Dataset items

-----

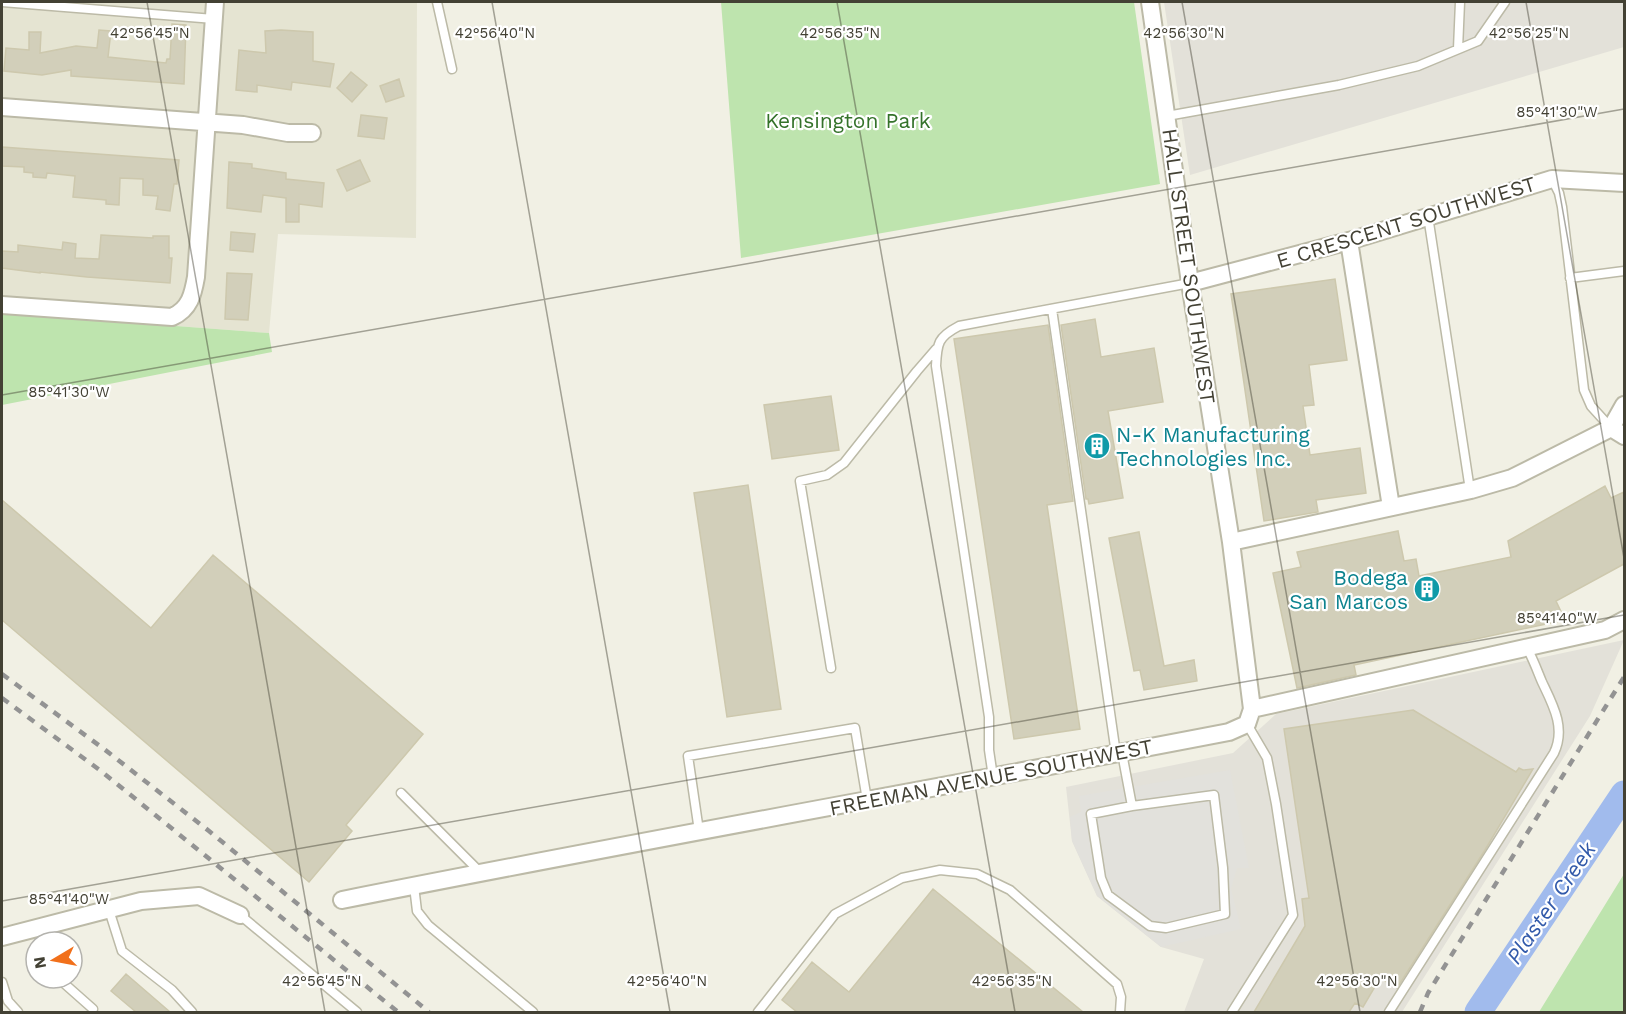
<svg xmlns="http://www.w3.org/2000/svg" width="1626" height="1014" font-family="'Work Sans',sans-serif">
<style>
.residential{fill:#e5e4d2}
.industrial{fill:#e3e1d9}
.green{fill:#bee4ae}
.parking{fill:#e2e1dc}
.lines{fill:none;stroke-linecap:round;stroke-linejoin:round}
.river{stroke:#a1bbed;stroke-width:27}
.building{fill:#d2cfba;stroke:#cdc8ad;stroke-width:1.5}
.service-casing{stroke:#bcbaa7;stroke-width:11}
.minor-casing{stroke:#bcbaa7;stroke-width:20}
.service{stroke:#fff;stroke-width:8}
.minor{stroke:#fff;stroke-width:16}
.rail{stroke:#939393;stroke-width:4.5;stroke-dasharray:8 8;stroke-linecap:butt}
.ticks{fill:none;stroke:#434134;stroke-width:1.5;stroke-opacity:0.45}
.labels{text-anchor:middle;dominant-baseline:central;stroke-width:4.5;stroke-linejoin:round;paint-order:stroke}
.park-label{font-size:21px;fill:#34722a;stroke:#fff}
.street-label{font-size:21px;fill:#434134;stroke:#fff}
.culture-label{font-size:21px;fill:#0d838f;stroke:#fff;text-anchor:start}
.water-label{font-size:22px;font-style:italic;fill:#325aaa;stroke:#fff}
.ticks-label{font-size:15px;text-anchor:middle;fill:#434134;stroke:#fff;stroke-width:4.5;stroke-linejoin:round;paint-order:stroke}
</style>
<rect width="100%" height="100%" fill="#f1f0e4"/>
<path class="residential" d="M2 2H417L416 238 278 234 269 333 2 313Z"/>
<path class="industrial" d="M1164 2H1624V47L1190 175Z
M1624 640 1590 716 1402 1012H1184L1204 959 1161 947 1097 896 1072 841 1066 787 1233 753 1276 714Z"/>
<path class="green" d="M721 2H1134L1160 184 741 258Z
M2 313 269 333 272 352 2 405Z
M1624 874V1012H1539Z"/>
<path class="parking" d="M1230 770 1249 868H1237L1231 889 1241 929 1161 947 1097 896 1072 841 1070 817 1081 812 1079 796Z"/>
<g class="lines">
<path class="river" d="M1478 1012 1624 794"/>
</g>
<path class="building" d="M172 24 186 25 184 84 71 76V70L42 75 4 71 6 48 29 50V32H41L40 53 76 46 97 48 99 30 111 31 108 57 166 63 167 59H170Z
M281 30 313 32V61L334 64 330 87 292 82 291 90 257 85V92L236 90 239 50 266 53 265 31Z
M351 72 367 85 352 102 337 88Z
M399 79 404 96 386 102 380 86Z
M361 115 387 118 384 139 358 136Z
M2 147 179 160 177 184H174L170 211 156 209 158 196 143 195V179L120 178 119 205 106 204V200L73 197 75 176 47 173 46 178 33 177V173L24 172V167L2 166Z
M360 160 370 181 347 191 337 170Z
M229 162 252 164V168L286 173V179L324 183 322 207 299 204V222H286V198L263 195 261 212 227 208Z
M231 232 255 234 253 252 230 250Z
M101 235 153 238V236H169V258H172L170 283 87 277 40 272V273L2 268V251L18 252V245L62 250 63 242 76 244 75 258 99 259Z
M227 273 252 274 248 320 225 319Z
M1335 279 1347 360 1309 365 1314 405 1303 406 1310 455 1360 448 1366 493 1316 500 1318 512 1264 521 1231 294Z
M1095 319 1101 357 1154 348 1163 402 1108 411 1123 498 1089 504 1088 499H1086L1061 325Z
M1048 325 1073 501 1047 505 1080 729 1014 739 954 339Z
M831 396 839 450 772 459 764 405Z
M748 485 781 709 727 717 694 493Z
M1605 486 1611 498 1624 492V564L1556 601 1565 620 1354 665 1356 675 1297 688 1273 573 1301 567 1297 552 1398 531 1404 561 1416 559 1419 576 1511 557 1508 541Z
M2 500 151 628 213 555 423 734 346 825 352 831 309 882 2 620Z
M1139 532 1164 666 1194 660 1197 681 1144 690 1140 670 1134 671 1109 538Z
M1413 710 1516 772 1519 768 1523 770 1533 769 1485 850 1397 988 1380 978 1363 1007 1355 1003 1349 1012H1254L1305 926 1302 899 1309 898 1284 729Z
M933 889 1083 1012H797L782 1000 812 962 849 992Z
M126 974 170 1012H136L111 991Z"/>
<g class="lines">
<defs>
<path id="service" d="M2 2 214 19
M437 2 452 69
M1458 49 1460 2
M1167 116 1339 85 1418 66 1478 41 1505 2
M1552 179 1559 193 1562 207 1584 390 1591 406 1611 428
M1428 216 1470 490
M1570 278 1624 271
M1052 309 1116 754
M831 668 800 481 827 475 844 463 917 371 936 349
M1122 753 1132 806 1091 814 1101 878 1108 895 1150 926 1166 928 1225 914 1223 868 1214 795 1132 806
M993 777 989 750V717L936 366C937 343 938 337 959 326L1190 283
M401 793 480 872
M699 831 688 756 855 728 867 800
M414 886 417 911 428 925 533 1012
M109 910 122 951 172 990 192 1012
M240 915 357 1012
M45 927 50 942
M58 978 93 1009
M2 982 8 1001 18 1012
M758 1012 835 914 902 878 940 870 977 874 1010 890 1117 984 1121 997 1120 1012
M1232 1012 1293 915 1276 804 1267 758 1247 724
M1389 1012 1554 753C1566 728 1553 705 1542 682 1537 670 1533 659 1527 648"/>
<path id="minor" d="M2 107 243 125 288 133H312
M1349 241 1391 507
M1190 283 1349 241 1552 179 1624 183
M2 305 172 317C190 309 193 294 196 277L215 2
M1611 428 1624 436
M1231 542 1471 490 1512 478 1611 428 1624 405
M1252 709 1605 630 1624 620
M342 900C637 841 933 789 1229 732L1247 724 1252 709 1231 542 1190 283 1150 2
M2 937 141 901 199 896 240 915"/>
</defs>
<use href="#service" class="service-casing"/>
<use href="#minor" class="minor-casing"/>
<use href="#service" class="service"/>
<use href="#minor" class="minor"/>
<path class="rail" d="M2 674 104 749 209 831 429 1012
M2 698 101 771 398 1012
M1420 1012 1428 993 1624 677"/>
</g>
<path class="ticks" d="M147 2 325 1012M492 2 670 1012M837 2 1015 1012M1182 2 1360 1012M1526 2 1624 558M2 395 1624 109M2 901 1624 615"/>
<defs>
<symbol id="building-disc" viewBox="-11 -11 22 22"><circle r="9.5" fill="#0f9aa8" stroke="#fff"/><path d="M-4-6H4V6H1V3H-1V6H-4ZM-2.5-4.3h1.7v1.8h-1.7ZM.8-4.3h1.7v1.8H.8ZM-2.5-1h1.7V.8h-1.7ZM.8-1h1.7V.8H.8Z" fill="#fff"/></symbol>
</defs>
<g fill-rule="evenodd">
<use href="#building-disc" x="1082" y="431" width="30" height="30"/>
<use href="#building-disc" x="1412" y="574" width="30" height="30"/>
</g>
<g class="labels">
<g class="park-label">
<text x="848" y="120">Kensington Park</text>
</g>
<g class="street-label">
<text transform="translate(1406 222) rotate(-17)">E CRESCENT SOUTHWEST</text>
<text transform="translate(1189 266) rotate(82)">HALL STREET SOUTHWEST</text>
<text transform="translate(991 777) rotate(-11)">FREEMAN AVENUE SOUTHWEST</text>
</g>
<g class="culture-label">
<text x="1116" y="434">N-K Manufacturing<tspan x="1116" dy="24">Technologies Inc.</tspan></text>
<text x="1408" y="577" text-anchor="end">Bodega<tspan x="1408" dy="24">San Marcos</tspan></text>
</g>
<g class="water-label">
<text transform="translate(1551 903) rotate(-56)">Plaster Creek</text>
</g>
</g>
<g class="ticks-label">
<text x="150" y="38">42°56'45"N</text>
<text x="840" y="38">42°56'35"N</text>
<text x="1184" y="38">42°56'30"N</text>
<text x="1529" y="38">42°56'25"N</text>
<text x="495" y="38">42°56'40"N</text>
<text x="1557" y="117">85°41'30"W</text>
<text x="69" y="397">85°41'30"W</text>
<text x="1557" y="623">85°41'40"W</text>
<text x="69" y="904">85°41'40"W</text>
<text x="322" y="986">42°56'45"N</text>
<text x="667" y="986">42°56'40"N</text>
<text x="1012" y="986">42°56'35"N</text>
<text x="1357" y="986">42°56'30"N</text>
</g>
<rect width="1626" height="1014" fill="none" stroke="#434134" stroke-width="6"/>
<g transform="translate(54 960) rotate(260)"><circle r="28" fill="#ffffff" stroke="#b4b3ae" stroke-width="1.5"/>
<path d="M0-4.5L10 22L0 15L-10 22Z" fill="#f1701b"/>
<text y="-9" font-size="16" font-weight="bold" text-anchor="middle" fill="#434134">N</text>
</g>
</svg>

-----

**WORK REQUIRED:** Which lines above hold the string "labels"? Copy each of them.

**SOLUTION:**
.labels{text-anchor:middle;dominant-baseline:central;stroke-width:4.5;stroke-linejoin:round;paint-order:stroke}
<g class="labels">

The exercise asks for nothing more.